Pinning Down Section 22 of the Expropriations Act – Giving Notice of IA
Read time: 3-4 minutes
Section 22 of the Expropriations Act imposes a critical limitation period – Claimants must provide the authority with written notice of injurious affection (“IA”) one year after the damage was sustained or after it became known. If not, compensation claims for injurious affection are “forever barred.” This is strong language for legislation designed to make property owners whole. At some point, however, a line in the sand must be drawn.
A plain reading of section 22 outlines three key points: (1) notice must be given in writing; (2) notice must be given one year after the damage was sustained; (3) if notice was not given within one year after the damage was sustained, notice may also be provided after damages became “known” to the person – this is the elusive “discoverability” principle.
When does a Claimant know, or when should they know, they have an IA claim? Even if we follow the general principle in Grooscors v. Ottawa,  92 L.C.R. 117 (O.M.B.), that s. 22 is triggered when the Claimant has “knowledge of the loss” as opposed to knowledge of the quantum of the loss, it is always difficult pinning down an exact date.
Do (or should) Claimants have knowledge of their loss:
- Within one year after delivery of the Notice of Expropriation where property is taken?
- When they receive a Section 25 offer and the authority’s appraisal report attributes amounts for injurious affection?
- When the “reasonable person” ought to have known of the first instance of a claim?
- When the project construction starts?
- When the project allegedly causing IA is completed?
- When the Claimant suspects that maybe a project is impacting its business?
- When the loss is quantified by an expert who provides their professional analysis that damages were actually incurred and caused by the construction/expropriation project?
- When a business accountant calculates a loss on year-end financial statements?
The case law has been generous to Claimants who have valid and un-vexatious compensation claims for IA, and this is appropriate. In Willies Car & Van Wash Ltd. v. Simcoe (County) 2015, L.C.R. 39, OMB (upheld on appeal), the OMB noted that it is not reasonable to delay giving notice until after the full amount of the loss is calculated. Instead, the Board found that s. 22 notice was due one year after the Claimant knew that a road closure was the alleged cause of its income losses – the Board held that notice was due, at the latest, 12 months after a road closure was finalized and losses began to mount. The Board also noted that “the Claimant is also required to act diligently to inform itself of any loss giving rise to a claim.”

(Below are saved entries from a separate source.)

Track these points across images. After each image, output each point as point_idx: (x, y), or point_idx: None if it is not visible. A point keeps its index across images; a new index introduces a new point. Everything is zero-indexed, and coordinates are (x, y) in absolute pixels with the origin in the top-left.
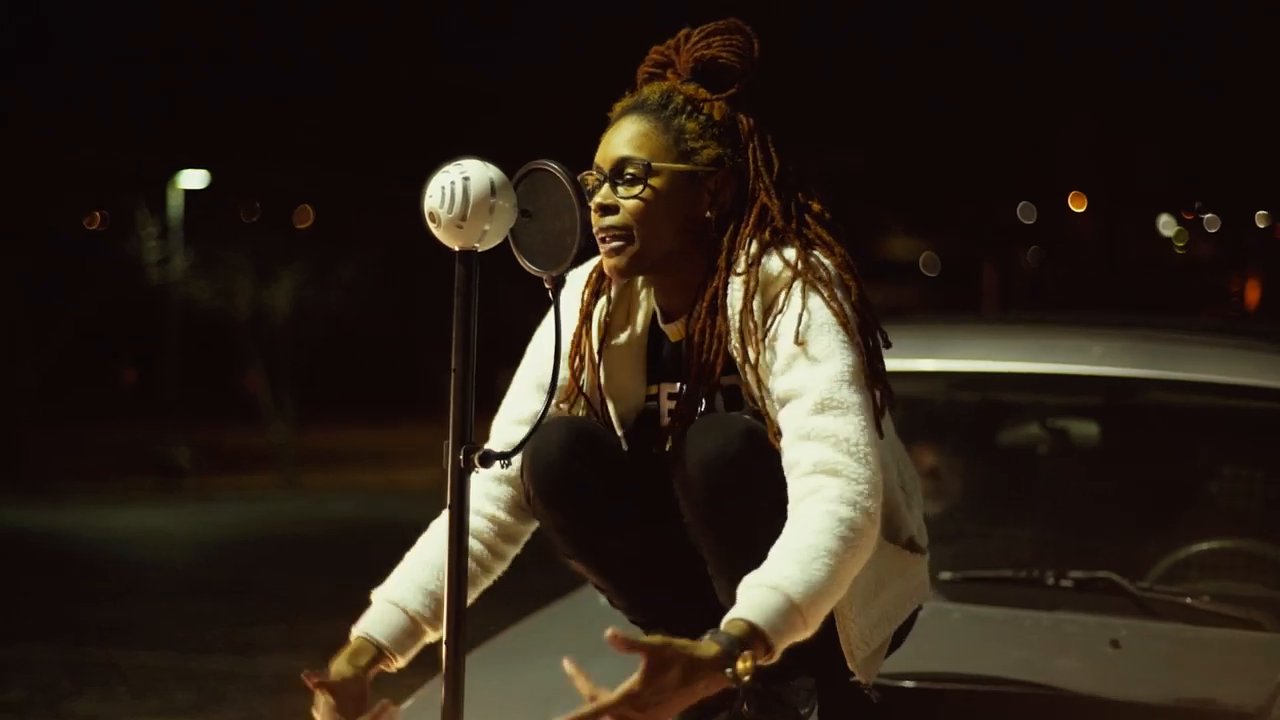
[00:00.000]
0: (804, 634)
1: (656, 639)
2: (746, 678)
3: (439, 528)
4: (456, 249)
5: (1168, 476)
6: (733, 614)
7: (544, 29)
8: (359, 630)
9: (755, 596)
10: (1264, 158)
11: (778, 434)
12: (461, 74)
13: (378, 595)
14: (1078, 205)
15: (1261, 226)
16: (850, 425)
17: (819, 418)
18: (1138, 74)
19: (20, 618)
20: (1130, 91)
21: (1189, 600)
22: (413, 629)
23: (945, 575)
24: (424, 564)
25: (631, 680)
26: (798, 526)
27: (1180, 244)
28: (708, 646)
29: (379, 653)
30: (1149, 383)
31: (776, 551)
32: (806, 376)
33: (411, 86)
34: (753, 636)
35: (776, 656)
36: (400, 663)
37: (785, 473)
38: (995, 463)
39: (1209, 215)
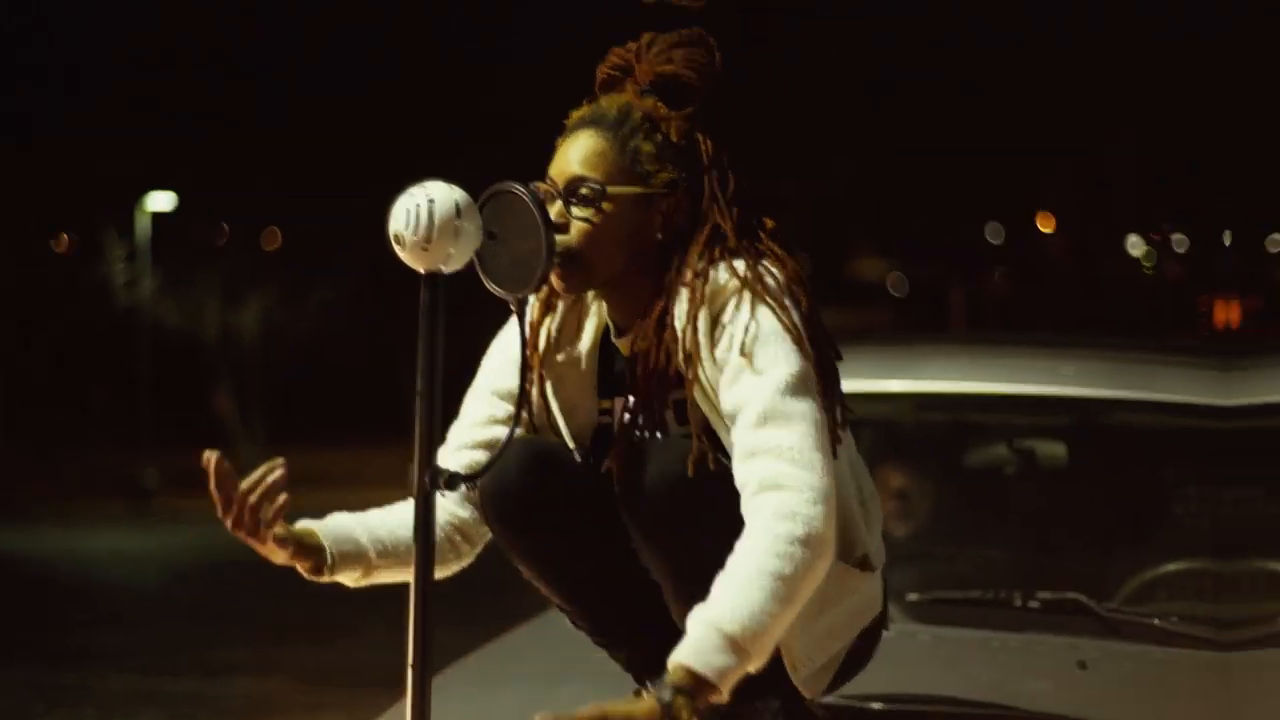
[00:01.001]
0: (754, 664)
1: (591, 709)
2: None
3: (401, 506)
4: (422, 271)
5: (1135, 497)
6: (673, 657)
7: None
8: (304, 524)
9: (695, 635)
10: (1232, 178)
11: (729, 451)
12: (433, 92)
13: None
14: (1046, 226)
15: (1228, 244)
16: (793, 434)
17: (762, 431)
18: (1109, 96)
19: None
20: (1101, 112)
21: (1157, 621)
22: (358, 549)
23: (912, 596)
24: (381, 515)
25: None
26: (740, 551)
27: (1149, 264)
28: (647, 704)
29: (319, 546)
30: (1116, 404)
31: (719, 580)
32: (750, 389)
33: (381, 106)
34: (693, 682)
35: (726, 695)
36: (327, 575)
37: (740, 493)
38: (963, 484)
39: (1177, 235)
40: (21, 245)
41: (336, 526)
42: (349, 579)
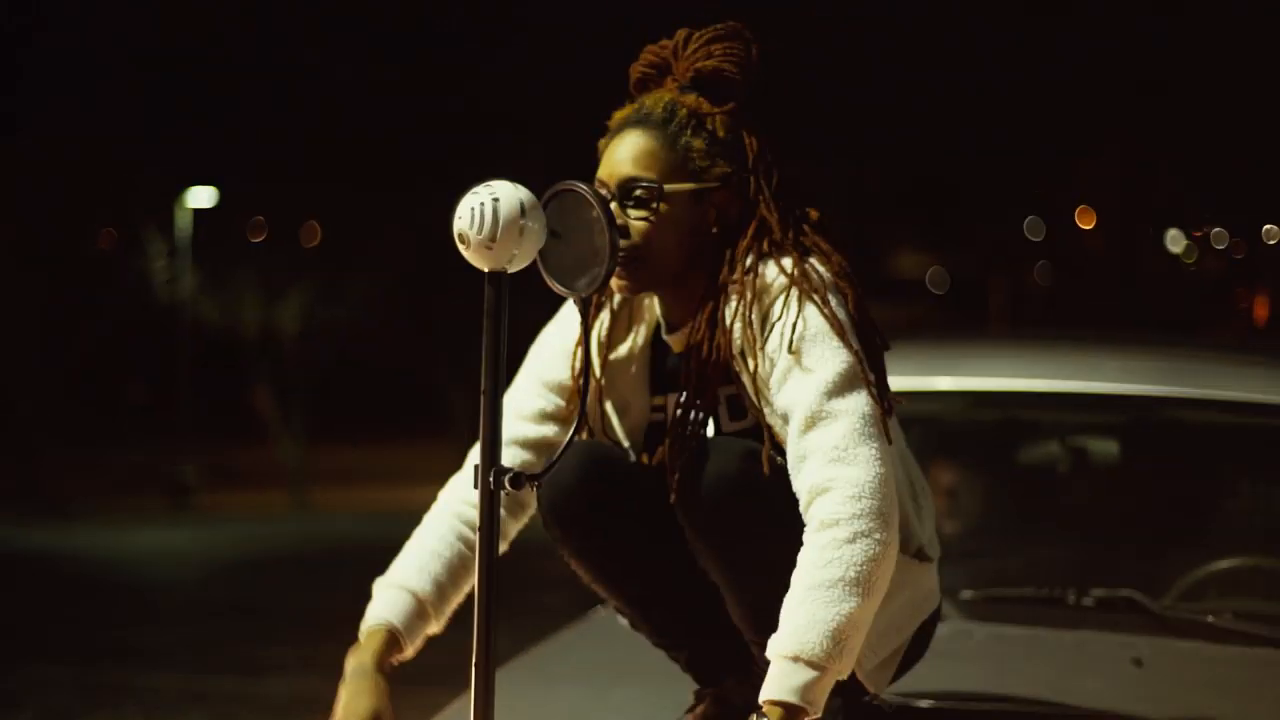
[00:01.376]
0: (838, 673)
1: None
2: None
3: (436, 519)
4: (486, 270)
5: (1188, 494)
6: (764, 694)
7: (554, 45)
8: (372, 619)
9: (772, 670)
10: (1272, 172)
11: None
12: (470, 91)
13: (381, 583)
14: (1086, 221)
15: (1271, 242)
16: (837, 431)
17: (809, 435)
18: (1145, 91)
19: (32, 638)
20: (1139, 108)
21: (1211, 618)
22: (421, 613)
23: (966, 594)
24: (427, 552)
25: None
26: (801, 567)
27: (1189, 259)
28: None
29: (393, 638)
30: (1169, 401)
31: (788, 602)
32: (797, 391)
33: (421, 105)
34: (785, 713)
35: (820, 710)
36: (410, 651)
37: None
38: (1015, 481)
39: (1217, 230)
40: (64, 242)
41: (394, 607)
42: (434, 628)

Section 22 seems to provide two possible pegs for notice: one year after damage was sustained, or one year when damage became known to the Claimant. The more generous limitation period seems to expire when damage becomes known and not one year after damage was sustained – arguably, it is possible to sustain damage without knowledge of that damage. In my experience, many prospective Claimants are also unaware of limitation periods and receive misinformation that compensation for IA is insurmountable, further delaying notice.
Authorities can successfully bar IA claims with helpful facts; they need not wait until the final hearing to bring a motion to strike to the OMB. A Rule 21 or summary-judgment type motion could be brought under Rule 34 of the OMB Rules of Practice and Procedure striking out the claim as statute-barred or for lack of jurisdiction. If the Claimant is a sophisticated party with access to legal counsel, had previous negotiations or made inquiries to the authority regarding construction impacts early on in the project, was situate in a heavy construction zone or should have truly known a project was impacting its business, the OMB might find that they knew or ought to have known of their claim sooner than the last possible date.
For losses spanning across several years, the authority could bring a motion striking out claims for years that Claimants failed to provide s. 22 notice. Section 38 of the Ontario Municipal Board Act provides that powers of the Superior Court of Justice are exercisable by the Board, which should permit a motion striking the claim in its early stages.
However, in partial taking scenarios, IA claims for business damages can also be validly and distinctly claimed as disturbance damages under s.13(2)(b) and s.18. There is no statutory requirement to give the authority notice of disturbance damages where there is a taking. However, the ultimate 15-year limitation period set out in the Limitations Act would apply.
It is best practice to give notice of IA as soon as possible to preserve the rights of the property owner, until claims are further particularized and more information becomes known.